** PAGE TEXT **
_ _ _ _ _ _ _

Lake Champlain

Tuesday, September 12, 2006

Champlain is a long thin lake, and provided a natural transportation corridor from Canada (the northern terminus is around Montreal). The lake forms the boundary between New York and Vermont. Other than Burlington, which is the largest town in Vermont, and Plattsburg, NY there isn’t much up here –just some small villages. We are camping at Grand Isle State Park and it’s a quiet spot out in the middle of the lake. The islands are mostly farmland, with some small villages.

There are only a couple of bridges across the lake, and they are widely separated, so most crossings of the lake are done by ferry. Every 20 miles or so is a ferry crossing, run by the Lake Champlain Transportation Company. The ferries date back to sailing rafts, including one ferry powered by 6 horses on a treadmill!

It’s a fun trip across the lake – you can see the Green Mountains of Vermont to the east and New York’s Adirondack Mountains to the west, and there is a hint of fall color on the shorelines.

There is a lot of military history on the lake. During the revolution, the British Military was thwarted from splitting the rebellious New England colonies off from New York and the rest of the colonies by the fortifications along the Hudson Highlands (see West Point). Deciding on an alternative strategy of invading from Canada, the British hoped to come down Lake Champlain and link up with their forces in New York City, thus splitting the colonies.

_ _ _ _ _ _ _

** MATERIAL SHOWN **
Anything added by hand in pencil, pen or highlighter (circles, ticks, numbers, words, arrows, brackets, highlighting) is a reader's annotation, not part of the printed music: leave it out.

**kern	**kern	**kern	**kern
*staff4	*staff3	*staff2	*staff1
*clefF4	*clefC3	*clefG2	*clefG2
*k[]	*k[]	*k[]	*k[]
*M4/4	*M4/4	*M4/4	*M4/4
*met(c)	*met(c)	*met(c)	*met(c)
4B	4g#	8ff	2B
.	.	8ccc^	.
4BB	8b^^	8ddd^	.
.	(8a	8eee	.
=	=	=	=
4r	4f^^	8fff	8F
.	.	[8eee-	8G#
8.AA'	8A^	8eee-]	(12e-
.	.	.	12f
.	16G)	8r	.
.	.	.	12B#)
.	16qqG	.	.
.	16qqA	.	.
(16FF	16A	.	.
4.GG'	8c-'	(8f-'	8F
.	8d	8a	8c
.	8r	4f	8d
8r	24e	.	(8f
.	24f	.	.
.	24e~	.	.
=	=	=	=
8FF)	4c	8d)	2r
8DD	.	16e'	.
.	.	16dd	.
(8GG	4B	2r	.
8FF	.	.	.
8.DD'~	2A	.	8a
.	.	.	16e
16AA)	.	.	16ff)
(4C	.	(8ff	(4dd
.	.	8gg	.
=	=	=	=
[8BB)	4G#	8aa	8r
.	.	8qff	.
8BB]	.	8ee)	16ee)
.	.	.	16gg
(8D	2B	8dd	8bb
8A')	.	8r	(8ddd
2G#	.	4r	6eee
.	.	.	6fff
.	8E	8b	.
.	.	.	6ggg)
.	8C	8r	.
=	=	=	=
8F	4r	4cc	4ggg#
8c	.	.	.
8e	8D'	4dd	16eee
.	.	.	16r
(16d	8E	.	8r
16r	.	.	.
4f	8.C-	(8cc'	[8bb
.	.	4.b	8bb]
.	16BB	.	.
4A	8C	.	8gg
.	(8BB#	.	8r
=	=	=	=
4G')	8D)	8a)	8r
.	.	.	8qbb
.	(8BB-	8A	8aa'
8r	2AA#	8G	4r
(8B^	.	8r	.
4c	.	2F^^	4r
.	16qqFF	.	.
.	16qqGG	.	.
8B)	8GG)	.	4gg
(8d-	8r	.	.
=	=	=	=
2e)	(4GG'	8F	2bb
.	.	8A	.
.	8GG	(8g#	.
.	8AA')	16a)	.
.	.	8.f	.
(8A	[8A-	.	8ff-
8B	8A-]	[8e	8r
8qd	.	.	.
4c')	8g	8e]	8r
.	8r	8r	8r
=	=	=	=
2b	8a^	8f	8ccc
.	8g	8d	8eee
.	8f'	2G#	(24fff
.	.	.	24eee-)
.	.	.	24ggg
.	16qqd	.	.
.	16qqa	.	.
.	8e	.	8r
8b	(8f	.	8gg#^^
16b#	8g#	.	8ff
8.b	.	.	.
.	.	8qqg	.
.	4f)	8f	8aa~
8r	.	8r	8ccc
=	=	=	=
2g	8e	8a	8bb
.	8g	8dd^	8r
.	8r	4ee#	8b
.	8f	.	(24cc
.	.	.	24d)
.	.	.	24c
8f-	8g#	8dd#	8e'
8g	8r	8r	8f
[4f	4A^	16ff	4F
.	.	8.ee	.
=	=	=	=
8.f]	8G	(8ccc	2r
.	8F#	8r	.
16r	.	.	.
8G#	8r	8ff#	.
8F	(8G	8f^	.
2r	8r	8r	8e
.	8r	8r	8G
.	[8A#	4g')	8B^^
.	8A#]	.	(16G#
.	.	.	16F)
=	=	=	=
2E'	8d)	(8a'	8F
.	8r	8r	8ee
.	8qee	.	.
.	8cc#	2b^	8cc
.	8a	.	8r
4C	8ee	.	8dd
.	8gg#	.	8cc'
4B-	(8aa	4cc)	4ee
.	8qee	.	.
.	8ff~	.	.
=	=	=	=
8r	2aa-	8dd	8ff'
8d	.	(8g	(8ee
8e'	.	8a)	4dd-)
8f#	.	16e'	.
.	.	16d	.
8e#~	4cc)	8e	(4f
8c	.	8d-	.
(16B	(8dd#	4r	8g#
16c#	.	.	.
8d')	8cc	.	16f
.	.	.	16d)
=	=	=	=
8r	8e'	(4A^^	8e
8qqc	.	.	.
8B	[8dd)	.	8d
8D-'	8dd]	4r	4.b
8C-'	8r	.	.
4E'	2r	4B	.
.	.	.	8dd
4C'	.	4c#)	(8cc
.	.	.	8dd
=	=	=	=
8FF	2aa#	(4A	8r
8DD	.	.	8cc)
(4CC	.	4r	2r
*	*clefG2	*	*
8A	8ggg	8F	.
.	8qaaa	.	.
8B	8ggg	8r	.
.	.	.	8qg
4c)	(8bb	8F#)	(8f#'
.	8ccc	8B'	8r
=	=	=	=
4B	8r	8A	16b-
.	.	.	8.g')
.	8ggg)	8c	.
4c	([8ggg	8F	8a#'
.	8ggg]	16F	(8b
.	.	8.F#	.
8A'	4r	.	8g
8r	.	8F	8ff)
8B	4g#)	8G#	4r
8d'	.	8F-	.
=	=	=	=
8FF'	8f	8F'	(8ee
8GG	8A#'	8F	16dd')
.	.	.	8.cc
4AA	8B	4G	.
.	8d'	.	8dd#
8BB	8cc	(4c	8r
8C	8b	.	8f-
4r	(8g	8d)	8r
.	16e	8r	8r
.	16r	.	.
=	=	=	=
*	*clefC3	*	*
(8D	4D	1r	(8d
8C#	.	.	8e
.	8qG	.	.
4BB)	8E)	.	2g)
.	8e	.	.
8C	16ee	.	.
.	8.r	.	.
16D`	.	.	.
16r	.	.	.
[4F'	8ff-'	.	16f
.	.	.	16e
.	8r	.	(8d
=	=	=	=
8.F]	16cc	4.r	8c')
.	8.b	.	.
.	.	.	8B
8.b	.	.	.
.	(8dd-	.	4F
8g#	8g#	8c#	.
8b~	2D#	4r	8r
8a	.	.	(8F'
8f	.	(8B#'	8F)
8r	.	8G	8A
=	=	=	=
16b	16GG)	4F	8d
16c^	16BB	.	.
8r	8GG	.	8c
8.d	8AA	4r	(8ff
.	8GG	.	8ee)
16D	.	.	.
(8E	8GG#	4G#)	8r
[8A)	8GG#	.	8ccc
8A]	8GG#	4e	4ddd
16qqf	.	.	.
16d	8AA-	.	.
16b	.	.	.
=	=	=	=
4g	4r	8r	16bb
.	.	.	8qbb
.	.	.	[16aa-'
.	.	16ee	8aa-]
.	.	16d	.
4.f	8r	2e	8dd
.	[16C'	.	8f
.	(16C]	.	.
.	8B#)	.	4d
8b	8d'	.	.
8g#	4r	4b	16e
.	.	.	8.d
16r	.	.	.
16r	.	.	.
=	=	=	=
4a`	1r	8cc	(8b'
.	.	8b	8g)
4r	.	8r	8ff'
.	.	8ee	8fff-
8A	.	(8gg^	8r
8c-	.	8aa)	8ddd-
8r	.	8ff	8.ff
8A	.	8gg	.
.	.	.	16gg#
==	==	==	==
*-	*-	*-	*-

_ _ _ _ _ _ _

** EXERCISE INSTRUCTIONS **
1. Summarize the Lake Champlain text in two sentences.
2. Rewrite the part of the Lake Champlain text that begins at the words "Tuesday, September 12, 2006" and stops after "on a treadmill!", changing "farmland" to "pasture".

** RESULTS OF THE EXERCISE **
1. Lake Champlain is a long, thin lake that forms the boundary between New York and Vermont, and because its few bridges are widely separated, most crossings are made by ferries run by the Lake Champlain Transportation Company. The lake also has a lot of military history: during the revolution, the British hoped to invade from Canada down the lake and link up with their forces in New York City, thus splitting the colonies.

2.
Tuesday, September 12, 2006

Champlain is a long thin lake, and provided a natural transportation corridor from Canada (the northern terminus is around Montreal). The lake forms the boundary between New York and Vermont. Other than Burlington, which is the largest town in Vermont, and Plattsburg, NY there isn’t much up here –just some small villages. We are camping at Grand Isle State Park and it’s a quiet spot out in the middle of the lake. The islands are mostly pasture, with some small villages.

There are only a couple of bridges across the lake, and they are widely separated, so most crossings of the lake are done by ferry. Every 20 miles or so is a ferry crossing, run by the Lake Champlain Transportation Company. The ferries date back to sailing rafts, including one ferry powered by 6 horses on a treadmill!